▸ **Problem details**: Extract the listing below in full, unchanged.

▸ **Material supplied**:
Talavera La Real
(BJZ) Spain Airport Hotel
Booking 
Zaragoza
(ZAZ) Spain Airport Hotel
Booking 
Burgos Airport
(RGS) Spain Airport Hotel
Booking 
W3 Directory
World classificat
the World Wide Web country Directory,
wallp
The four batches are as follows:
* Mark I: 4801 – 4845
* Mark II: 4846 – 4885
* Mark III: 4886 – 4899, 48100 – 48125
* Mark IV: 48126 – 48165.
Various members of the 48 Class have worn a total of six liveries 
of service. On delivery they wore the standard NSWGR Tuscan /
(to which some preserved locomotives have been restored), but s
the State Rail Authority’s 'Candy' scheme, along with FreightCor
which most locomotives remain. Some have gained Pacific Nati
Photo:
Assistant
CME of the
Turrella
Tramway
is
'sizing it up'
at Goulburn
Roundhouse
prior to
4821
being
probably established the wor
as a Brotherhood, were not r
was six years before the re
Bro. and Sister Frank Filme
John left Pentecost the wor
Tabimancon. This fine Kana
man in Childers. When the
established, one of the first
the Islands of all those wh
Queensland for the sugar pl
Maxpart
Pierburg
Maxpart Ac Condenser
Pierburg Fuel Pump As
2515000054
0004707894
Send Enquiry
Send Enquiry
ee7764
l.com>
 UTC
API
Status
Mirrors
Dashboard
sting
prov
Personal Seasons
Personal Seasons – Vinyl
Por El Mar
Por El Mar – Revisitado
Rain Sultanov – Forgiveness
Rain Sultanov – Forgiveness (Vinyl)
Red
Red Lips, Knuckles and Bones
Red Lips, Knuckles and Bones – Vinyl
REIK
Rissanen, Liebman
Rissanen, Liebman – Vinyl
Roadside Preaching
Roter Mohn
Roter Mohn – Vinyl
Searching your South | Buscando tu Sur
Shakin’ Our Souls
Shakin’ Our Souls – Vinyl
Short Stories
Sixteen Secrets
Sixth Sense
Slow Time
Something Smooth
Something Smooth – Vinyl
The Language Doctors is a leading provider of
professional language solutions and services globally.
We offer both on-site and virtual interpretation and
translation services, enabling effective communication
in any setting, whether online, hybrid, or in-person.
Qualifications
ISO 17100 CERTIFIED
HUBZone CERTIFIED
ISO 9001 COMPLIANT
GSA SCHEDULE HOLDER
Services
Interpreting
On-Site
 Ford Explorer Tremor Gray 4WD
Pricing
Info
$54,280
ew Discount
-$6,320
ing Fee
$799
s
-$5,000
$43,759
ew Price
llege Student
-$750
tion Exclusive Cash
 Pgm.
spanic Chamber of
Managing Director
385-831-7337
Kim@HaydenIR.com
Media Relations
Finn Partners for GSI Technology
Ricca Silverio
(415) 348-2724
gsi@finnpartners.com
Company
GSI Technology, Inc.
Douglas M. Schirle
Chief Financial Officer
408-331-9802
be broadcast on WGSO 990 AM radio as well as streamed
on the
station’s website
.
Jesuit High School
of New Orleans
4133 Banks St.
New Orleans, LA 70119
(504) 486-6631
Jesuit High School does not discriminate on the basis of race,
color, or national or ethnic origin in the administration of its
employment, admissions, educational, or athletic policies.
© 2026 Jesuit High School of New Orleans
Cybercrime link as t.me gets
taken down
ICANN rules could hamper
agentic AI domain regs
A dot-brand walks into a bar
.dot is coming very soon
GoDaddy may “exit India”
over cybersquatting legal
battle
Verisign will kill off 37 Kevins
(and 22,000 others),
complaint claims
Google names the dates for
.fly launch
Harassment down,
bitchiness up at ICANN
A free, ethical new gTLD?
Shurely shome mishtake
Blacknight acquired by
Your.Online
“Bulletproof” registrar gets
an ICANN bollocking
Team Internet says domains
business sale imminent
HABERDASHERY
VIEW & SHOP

▸ **Problem solution**:
Talavera La Real
(BJZ) Spain Airport Hotel
Booking 
Zaragoza
(ZAZ) Spain Airport Hotel
Booking 
Burgos Airport
(RGS) Spain Airport Hotel
Booking 
W3 Directory
World classificat
the World Wide Web country Directory,
wallp
The four batches are as follows:
* Mark I: 4801 – 4845
* Mark II: 4846 – 4885
* Mark III: 4886 – 4899, 48100 – 48125
* Mark IV: 48126 – 48165.
Various members of the 48 Class have worn a total of six liveries 
of service. On delivery they wore the standard NSWGR Tuscan /
(to which some preserved locomotives have been restored), but s
the State Rail Authority’s 'Candy' scheme, along with FreightCor
which most locomotives remain. Some have gained Pacific Nati
Photo:
Assistant
CME of the
Turrella
Tramway
is
'sizing it up'
at Goulburn
Roundhouse
prior to
4821
being
probably established the wor
as a Brotherhood, were not r
was six years before the re
Bro. and Sister Frank Filme
John left Pentecost the wor
Tabimancon. This fine Kana
man in Childers. When the
established, one of the first
the Islands of all those wh
Queensland for the sugar pl
Maxpart
Pierburg
Maxpart Ac Condenser
Pierburg Fuel Pump As
2515000054
0004707894
Send Enquiry
Send Enquiry
ee7764
l.com>
 UTC
API
Status
Mirrors
Dashboard
sting
prov
Personal Seasons
Personal Seasons – Vinyl
Por El Mar
Por El Mar – Revisitado
Rain Sultanov – Forgiveness
Rain Sultanov – Forgiveness (Vinyl)
Red
Red Lips, Knuckles and Bones
Red Lips, Knuckles and Bones – Vinyl
REIK
Rissanen, Liebman
Rissanen, Liebman – Vinyl
Roadside Preaching
Roter Mohn
Roter Mohn – Vinyl
Searching your South | Buscando tu Sur
Shakin’ Our Souls
Shakin’ Our Souls – Vinyl
Short Stories
Sixteen Secrets
Sixth Sense
Slow Time
Something Smooth
Something Smooth – Vinyl
The Language Doctors is a leading provider of
professional language solutions and services globally.
We offer both on-site and virtual interpretation and
translation services, enabling effective communication
in any setting, whether online, hybrid, or in-person.
Qualifications
ISO 17100 CERTIFIED
HUBZone CERTIFIED
ISO 9001 COMPLIANT
GSA SCHEDULE HOLDER
Services
Interpreting
On-Site
 Ford Explorer Tremor Gray 4WD
Pricing
Info
$54,280
ew Discount
-$6,320
ing Fee
$799
s
-$5,000
$43,759
ew Price
llege Student
-$750
tion Exclusive Cash
 Pgm.
spanic Chamber of
Managing Director
385-831-7337
Kim@HaydenIR.com
Media Relations
Finn Partners for GSI Technology
Ricca Silverio
(415) 348-2724
gsi@finnpartners.com
Company
GSI Technology, Inc.
Douglas M. Schirle
Chief Financial Officer
408-331-9802
be broadcast on WGSO 990 AM radio as well as streamed
on the
station’s website
.
Jesuit High School
of New Orleans
4133 Banks St.
New Orleans, LA 70119
(504) 486-6631
Jesuit High School does not discriminate on the basis of race,
color, or national or ethnic origin in the administration of its
employment, admissions, educational, or athletic policies.
© 2026 Jesuit High School of New Orleans
Cybercrime link as t.me gets
taken down
ICANN rules could hamper
agentic AI domain regs
A dot-brand walks into a bar
.dot is coming very soon
GoDaddy may “exit India”
over cybersquatting legal
battle
Verisign will kill off 37 Kevins
(and 22,000 others),
complaint claims
Google names the dates for
.fly launch
Harassment down,
bitchiness up at ICANN
A free, ethical new gTLD?
Shurely shome mishtake
Blacknight acquired by
Your.Online
“Bulletproof” registrar gets
an ICANN bollocking
Team Internet says domains
business sale imminent
HABERDASHERY
VIEW & SHOP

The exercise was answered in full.